## WHAT THIS TASK INVOLVES
From the line containing "ще ти останат 20 да ми дължиш!" to the final line of the material below, return every line exactly. Do not include pictures.

## AVAILABLE DATA
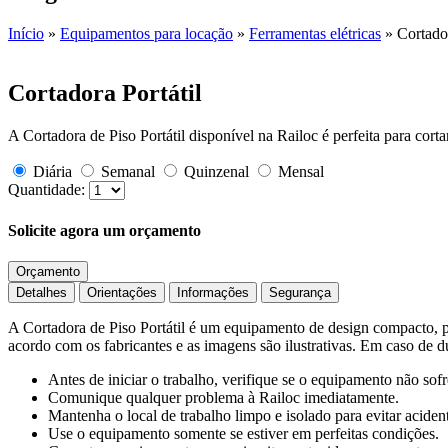
Início
»
Equipamentos para locação
»
Ferramentas elétricas
»
Cortador
Cortadora Portátil
A Cortadora de Piso Portátil disponível na Railoc é perfeita para cort
Diária
Semanal
Quinzenal
Mensal
Quantidade:
Solicite agora um orçamento
Orçamento
Detalhes
Orientações
Informações
Segurança
A Cortadora de Piso Portátil é um equipamento de design compacto, pr
acordo com os fabricantes e as imagens são ilustrativas. Em caso de d
Antes de iniciar o trabalho, verifique se o equipamento não sof
Comunique qualquer problema à Railoc imediatamente.
Mantenha o local de trabalho limpo e isolado para evitar aciden
Use o equipamento somente se estiver em perfeitas condições.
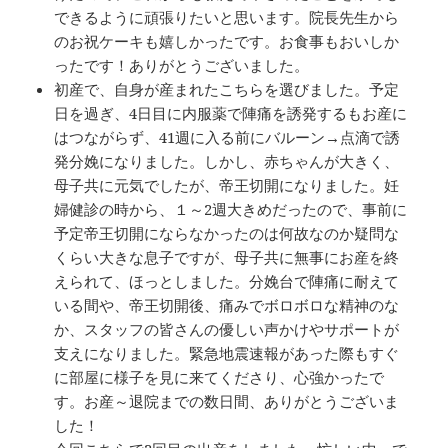
できるように頑張りたいと思います。院長先生から
のお祝ケーキも嬉しかったです。お食事もおいしか
ったです！ありがとうございました。
初産で、自身が産まれたこちらを選びました。予定
日を過ぎ、4日目に内服薬で陣痛を誘発するもお産に
はつながらず、41週に入る前にバルーン→点滴で誘
発分娩になりました。しかし、赤ちゃんが大きく、
母子共に元気でしたが、帝王切開になりました。妊
婦健診の時から、１～2週大きめだったので、事前に
予定帝王切開にならなかったのは何故なのか疑問な
くらい大きな息子ですが、母子共に無事にお産を終
えられて、ほっとしました。分娩台で陣痛に耐えて
いる間や、帝王切開後、痛みでボロボロな精神のな
か、スタッフの皆さんの優しい声かけやサポートが
支えになりました。緊急地震速報があった際もすぐ
に部屋に様子を見に来てくださり、心強かったで
す。お産～退院までの数日間、ありがとうございま
した！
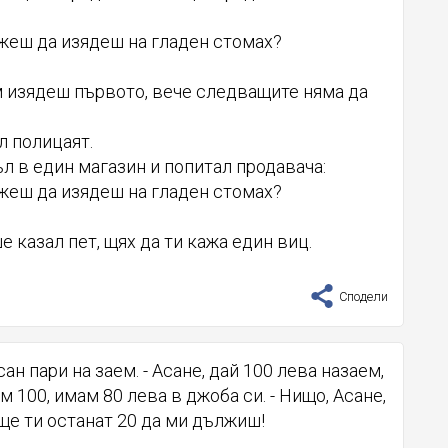
ожеш да изядеш на гладен стомах?
м изядеш първото, вече следващите няма да
ал полицаят.
л в един магазин и попитал продавача:
ожеш да изядеш на гладен стомах?
е казал пет, щях да ти кажа един виц.
Сподели
ан пари на заем. - Асане, дай 100 лева назаем,
м 100, имам 80 лева в джоба си. - Нищо, Асане,
 ще ти останат 20 да ми дължиш!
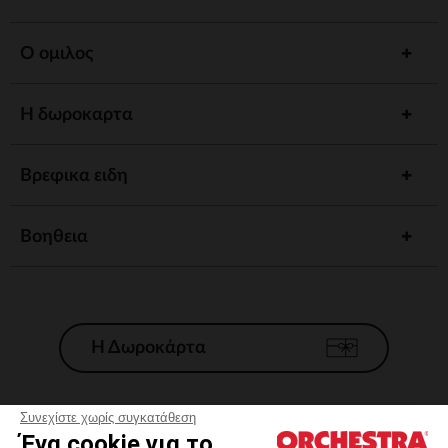
Ο ομιλος
Η δωροκαρτα
Βρεφικα ειδη
Βοηθεια
Η Δωροκάρτα
Συνεχίστε χωρίς συγκατάθεση
Ένα cookie για το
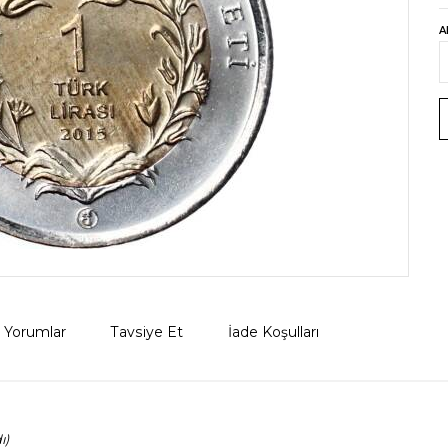
A
Yorumlar
Tavsiye Et
İade Koşulları
ı)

## OUTPUT
 ще ти останат 20 да ми дължиш!
Ο ομιλος
Η δωροκαρτα
Βρεφικα ειδη
Βοηθεια
Η Δωροκάρτα
Συνεχίστε χωρίς συγκατάθεση
Ένα cookie για το
A
Yorumlar
Tavsiye Et
İade Koşulları
ı)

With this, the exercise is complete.